THE DATA -
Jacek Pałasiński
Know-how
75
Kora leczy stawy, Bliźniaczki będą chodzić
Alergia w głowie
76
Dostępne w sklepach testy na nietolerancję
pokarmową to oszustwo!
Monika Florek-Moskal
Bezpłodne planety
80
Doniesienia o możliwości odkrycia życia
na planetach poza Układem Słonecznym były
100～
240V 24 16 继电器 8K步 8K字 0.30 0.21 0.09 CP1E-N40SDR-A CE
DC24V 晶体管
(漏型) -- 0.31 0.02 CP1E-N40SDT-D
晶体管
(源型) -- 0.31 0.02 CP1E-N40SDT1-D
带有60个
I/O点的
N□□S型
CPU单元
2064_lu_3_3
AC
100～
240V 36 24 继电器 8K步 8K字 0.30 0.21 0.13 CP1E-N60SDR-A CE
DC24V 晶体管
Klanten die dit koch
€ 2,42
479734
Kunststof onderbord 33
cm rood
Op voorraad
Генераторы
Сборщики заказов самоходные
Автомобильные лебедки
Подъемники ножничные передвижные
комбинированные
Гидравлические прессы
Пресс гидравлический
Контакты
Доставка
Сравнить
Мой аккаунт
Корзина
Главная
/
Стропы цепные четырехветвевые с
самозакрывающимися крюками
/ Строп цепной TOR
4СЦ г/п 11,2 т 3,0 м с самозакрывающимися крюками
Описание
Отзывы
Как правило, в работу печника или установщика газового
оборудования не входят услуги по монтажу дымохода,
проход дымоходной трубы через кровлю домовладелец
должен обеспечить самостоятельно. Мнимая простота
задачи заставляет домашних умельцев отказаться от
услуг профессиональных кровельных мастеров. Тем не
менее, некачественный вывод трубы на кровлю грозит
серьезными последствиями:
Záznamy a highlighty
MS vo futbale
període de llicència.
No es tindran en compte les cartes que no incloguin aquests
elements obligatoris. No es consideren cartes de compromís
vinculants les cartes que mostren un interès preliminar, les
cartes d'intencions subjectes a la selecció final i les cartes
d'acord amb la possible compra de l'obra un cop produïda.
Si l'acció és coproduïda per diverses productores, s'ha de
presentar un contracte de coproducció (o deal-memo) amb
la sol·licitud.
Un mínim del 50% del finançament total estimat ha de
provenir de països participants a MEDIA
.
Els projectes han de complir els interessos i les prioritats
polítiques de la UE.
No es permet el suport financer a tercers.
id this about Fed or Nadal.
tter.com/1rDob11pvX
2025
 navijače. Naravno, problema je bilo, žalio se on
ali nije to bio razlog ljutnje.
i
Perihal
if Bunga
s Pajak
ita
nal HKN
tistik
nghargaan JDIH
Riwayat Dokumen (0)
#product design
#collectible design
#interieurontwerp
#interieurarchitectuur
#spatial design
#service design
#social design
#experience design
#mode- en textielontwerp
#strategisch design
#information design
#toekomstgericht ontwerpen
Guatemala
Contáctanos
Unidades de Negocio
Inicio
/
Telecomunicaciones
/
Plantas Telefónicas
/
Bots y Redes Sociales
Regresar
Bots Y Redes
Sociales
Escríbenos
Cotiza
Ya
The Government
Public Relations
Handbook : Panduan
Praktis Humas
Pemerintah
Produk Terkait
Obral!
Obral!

HOW TO COMPLETE THIS TASK -
Send back the lines of the records word for word, from the very first through the line containing "услуг профессиональных кровельных".

ANSWER AREA -
Jacek Pałasiński
Know-how
75
Kora leczy stawy, Bliźniaczki będą chodzić
Alergia w głowie
76
Dostępne w sklepach testy na nietolerancję
pokarmową to oszustwo!
Monika Florek-Moskal
Bezpłodne planety
80
Doniesienia o możliwości odkrycia życia
na planetach poza Układem Słonecznym były
100～
240V 24 16 继电器 8K步 8K字 0.30 0.21 0.09 CP1E-N40SDR-A CE
DC24V 晶体管
(漏型) -- 0.31 0.02 CP1E-N40SDT-D
晶体管
(源型) -- 0.31 0.02 CP1E-N40SDT1-D
带有60个
I/O点的
N□□S型
CPU单元
2064_lu_3_3
AC
100～
240V 36 24 继电器 8K步 8K字 0.30 0.21 0.13 CP1E-N60SDR-A CE
DC24V 晶体管
Klanten die dit koch
€ 2,42
479734
Kunststof onderbord 33
cm rood
Op voorraad
Генераторы
Сборщики заказов самоходные
Автомобильные лебедки
Подъемники ножничные передвижные
комбинированные
Гидравлические прессы
Пресс гидравлический
Контакты
Доставка
Сравнить
Мой аккаунт
Корзина
Главная
/
Стропы цепные четырехветвевые с
самозакрывающимися крюками
/ Строп цепной TOR
4СЦ г/п 11,2 т 3,0 м с самозакрывающимися крюками
Описание
Отзывы
Как правило, в работу печника или установщика газового
оборудования не входят услуги по монтажу дымохода,
проход дымоходной трубы через кровлю домовладелец
должен обеспечить самостоятельно. Мнимая простота
задачи заставляет домашних умельцев отказаться от
услуг профессиональных кровельных мастеров. Тем не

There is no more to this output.